Не знаю, кто из нас смущён происходящим больше, потому что, пока я сижу, пытаясь унять трепыхание в груди, он резко отстраняется, не глядя мне в лицо, вообще не смотря в мою сторону. Тяжело дышит, словно пробежал стометровку.
— Ешь, Ася. — бросает грубо, поднимаясь на ноги.
Я понимаю, что он сейчас уйдёт. Хватаю его за руку незнамо зачем.
— Богдан…
— Ася, ешь! — отрезает он. — Мне нужно уйти.
Смотрит на меня пылающим взглядом. Чёрные агаты метают молнии. Я не понимаю, что происходит.
— Пожалуйста, Богдан… — чёртов Давыдович!
Он нависает надо мной, сжимая челюсть, цедит:
— Пожалуйста — что, Ася? Что — пожалуйста? Что?
— Мне страшно, — вырывается у меня, — вы можете побыть со мной? Пожалуйста, Богдан…
Мужской взгляд опускается на мои губы, и он тяжело вздыхает.
— Я только переговорю с врачом и вернусь, Ася. Ешь.
К тому моменту, как хмурый Богдан возвращается в палату, я успеваю подчистить тарелки и даже запиваю больничный завтрак отвратным какао, который терпеть не могу ещё с детского сада.
Но недавний инцидент с мужскими губами на моих ключицах неожиданно пробуждает во мне аппетит. Уверена, всё дело в выбросе адреналина. Не иначе. Не может же быть, чтобы на меня так подействовал его приказ?
Мужчина влетает в палату и, игнорируя меня, усаживается на стул в дальнем углу, у окна. На его лице вновь угрюмое выражение лица.
— Поела?
— Да.
— Хорошо. — он сжимает переносицу двумя пальцами. — Тогда я поехал.
— Разве вы… — заставляю себя произнести, — не побудете со мной ещё немного?
— Ты цела и невредима, сыта, под присмотром, а у меня есть и свои дела. — выпаливает он, поднимаясь. Медленно вышагивает в сторону двери. — Я очень занятой человек, Ася. Я не могу просто сидеть возле тебя.

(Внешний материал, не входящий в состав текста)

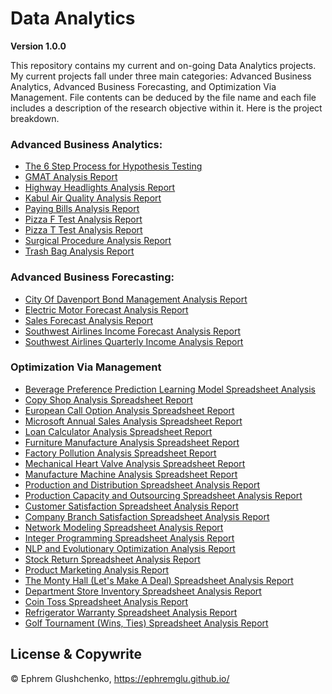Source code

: # Data Analytics

**Version 1.0.0**

This repository contains my current and on-going Data Analytics projects. My current projects fall under three main categories: Advanced Business Analytics, Advanced Business Forecasting, and Optimization Via Management. File contents can be deduced by the file name and each file includes a description of the research objective within it. Here is the project breakdown. 


### Advanced Business Analytics:

- [The 6 Step Process for Hypothesis Testing](https://github.com/ephremglu/Data-Analytics/blob/main/Hypothesis%20Testing%20Process.pdf)
- [GMAT Analysis Report](https://github.com/ephremglu/Data-Analytics/blob/main/GMAT%20Analysis%20Report.pdf)
- [Highway Headlights Analysis Report](https://github.com/ephremglu/Data-Analytics/blob/main/Headlights%20Analysis%20Report.pdf)
- [Kabul Air Quality Analysis Report](https://github.com/ephremglu/Data-Analytics/blob/main/Kabul%20Air%20Quality%20Analysis%20Report.pdf)
- [Paying Bills Analysis Report](https://github.com/ephremglu/Data-Analytics/blob/main/Paying%20Bills%20Analysis%20Report.pdf)
- [Pizza F Test Analysis Report](https://github.com/ephremglu/Data-Analytics/blob/main/Pizza%20F%20Test%20Analysis%20Report.pdf)
- [Pizza T Test Analysis Report](https://github.com/ephremglu/Data-Analytics/blob/main/Pizza%20T%20test%20Analysis%20Report.pdf)
- [Surgical Procedure Analysis Report](https://github.com/ephremglu/Data-Analytics/blob/main/Surgical%20Procedure%20Analysis%20Report.pdf)
- [Trash Bag Analysis Report](https://github.com/ephremglu/Data-Analytics/blob/main/Trash%20Bag%20Analysis%20Report.pdf)


### Advanced Business Forecasting:

- [City Of Davenport Bond Management Analysis Report](https://github.com/ephremglu/Data-Analytics/blob/main/City%20of%20Davenport%20Bond%20Management%20Analysis%20Report.pdf)
- [Electric Motor Forecast Analysis Report](https://github.com/ephremglu/Data-Analytics/blob/main/Electric%20Motor%20Forecast%20Analysis%20Report.pdf)
- [Sales Forecast Analysis Report](https://github.com/ephremglu/Data-Analytics/blob/main/Sales%20Forecast%20Analysis%20Report.pdf)
- [Southwest Airlines Income Forecast Analysis Report](https://github.com/ephremglu/Data-Analytics/blob/main/Southwest%20Airlines%20Income%20Forecast%20Analysis%20Report.pdf)
- [Southwest Airlines Quarterly Income Analysis Report](https://github.com/ephremglu/Data-Analytics/blob/main/Southwest%20Airlines%20Quarterly%20Income%20Analysis%20Report.pdf)


### Optimization Via Management

- [Beverage Preference Prediction Learning Model Spreadsheet Analysis](https://github.com/ephremglu/Data-Analytics/blob/main/Beverage%20Preference%20Prediction%20Learning%20Model%20Spreadsheet%20Analysis.xlsx)
- [Copy Shop Analysis Spreadsheet Report](https://github.com/ephremglu/Data-Analytics/blob/main/Copy%20Shop%20Analysis%20Spreadsheet%20Report.xlsx)
- [European Call Option Analysis Spreadsheet Report](https://github.com/ephremglu/Data-Analytics/blob/main/European%20Call%20Option%20Analysis%20Spreadsheet%20Report.xlsx)
- [Microsoft Annual Sales Analysis Spreadsheet Report](https://github.com/ephremglu/Data-Analytics/blob/main/Microsoft%20Annual%20Sales%20Analysis%20Spreadsheet%20Report.xlsx)
- [Loan Calculator Analysis Spreadsheet Report](https://github.com/ephremglu/Data-Analytics/blob/main/Loan%20Calculator%20Analysis%20Spreadsheet%20Report.xlsx)
- [Furniture Manufacture Analysis Spreadsheet Report](https://github.com/ephremglu/Data-Analytics/blob/main/Furniture%20Manufacture%20Analysis%20Spreadsheet%20Report.xlsx)
- [Factory Pollution Analysis Spreadsheet Report](https://github.com/ephremglu/Data-Analytics/blob/main/Factory%20Pollution%20Analysis%20Spreadsheet%20Report.xlsx)
- [Mechanical Heart Valve Analysis Spreadsheet Report](https://github.com/ephremglu/Data-Analytics/blob/main/Mechanical%20Heart%20Valve%20Analysis%20Spreadsheet%20Report.xlsx)
- [Manufacture Machine Analysis Spreadsheet Report](https://github.com/ephremglu/Data-Analytics/blob/main/Manufacture%20Machine%20Analysis%20Spreadsheet%20Report.xlsx)
- [Production and Distribution Spreadsheet Analysis Report](https://github.com/ephremglu/Data-Analytics/blob/main/Production%20and%20Distribution%20Spreadsheet%20Analysis%20Report.xlsx)
- [Production Capacity and Outsourcing Spreadsheet Analysis Report](https://github.com/ephremglu/Data-Analytics/blob/main/Production%20Capacity%20and%20Outsourcing%20Spreadsheet%20Analysis%20Report.xlsx)
- [Customer Satisfaction Spreadsheet Analysis Report](https://github.com/ephremglu/Data-Analytics/blob/main/Customer%20Satisfaction%20Spreadsheet%20Analysis%20Report.xlsx)
- [Company Branch Satisfaction Spreadsheet Analysis Report](https://github.com/ephremglu/Data-Analytics/blob/main/Company%20Branch%20Satisfaction%20Spreadsheet%20Analysis%20Report.xlsx)
- [Network Modeling Spreadsheet Analysis Report](https://github.com/ephremglu/Data-Analytics/blob/main/Network%20Modeling%20Spreadsheet%20Analysis%20Report.xlsx)
- [Integer Programming Spreadsheet Analysis Report](https://github.com/ephremglu/Data-Analytics/blob/main/Integer%20Programming%20Spreadsheet%20Analysis%20Report.xlsx)
- [NLP and Evolutionary Optimization Analysis Report](https://github.com/ephremglu/Data-Analytics/blob/main/NLP%20and%20Evolutionary%20Optimization%20Analysis%20Report.xlsx)
- [Stock Return Spreadsheet Analysis Report](https://github.com/ephremglu/Data-Analytics/blob/main/Stock%20Return%20Spreadsheet%20Analysis%20Report.xlsx)
- [Product Marketing Analysis Report](https://github.com/ephremglu/Data-Analytics/blob/main/Product%20Marketing%20Analysis%20Report.xlsx)
- [The Monty Hall (Let's Make A Deal) Spreadsheet Analysis Report](https://github.com/ephremglu/Data-Analytics/blob/main/The%20Monty%20Hall%20(Let's%20Make%20A%20Deal)%20Spreadsheet%20Analysis%20Report.xlsm)
- [Department Store Inventory Spreadsheet Analysis Report](https://github.com/ephremglu/Data-Analytics/blob/main/Department%20Store%20Inventory%20Spreadsheet%20Analysis%20Report.xlsm)
- [Coin Toss Spreadsheet Analysis Report](https://github.com/ephremglu/Data-Analytics/blob/main/Coin%20Toss%20Spreadsheet%20Analysis%20Report.xlsm)
- [Refrigerator Warranty Spreadsheet Analysis Report](https://github.com/ephremglu/Data-Analytics/blob/main/Refrigerator%20Warranty%20Spreadsheet%20Analysis%20Report.xlsm)
- [Golf Tournament (Wins, Ties) Spreadsheet Analysis Report](https://github.com/ephremglu/Data-Analytics/blob/main/Golf%20Tournament%20(Wins%2C%20Ties)%20Spreadsheet%20Analysis%20Report.xlsx)

## License & Copywrite

© Ephrem Glushchenko, https://ephremglu.github.io/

— Пожалуйста, вы обещали, что побудете со мной, когда переговорите с врачом, — всхлипываю неожиданно для самой себя, — Пожалуйста, Богдан…
Мне кажется, что это происходит снова. Воздух застревает посреди гортани, а завтрак поднимается вверх. От страха удушения мои глаза наполняются слезами. Я задыхаюсь. Не могу дышать. Сердце колотится от панического ужаса, отзываясь глухим стуком в ушах.
Взгляд мужчины обречённо сосредотачивается на моём лице, и он подходит. Берёт меня за плечи и резко встряхивает.
— Это просто дурное воспоминание, Ася. — говорит его голос за пеленой охватившего меня тумана. — Сейчас я позову врача.
Я качаю головой, но он упрямо сжимает губы, безразлично глядя на мои слёзы.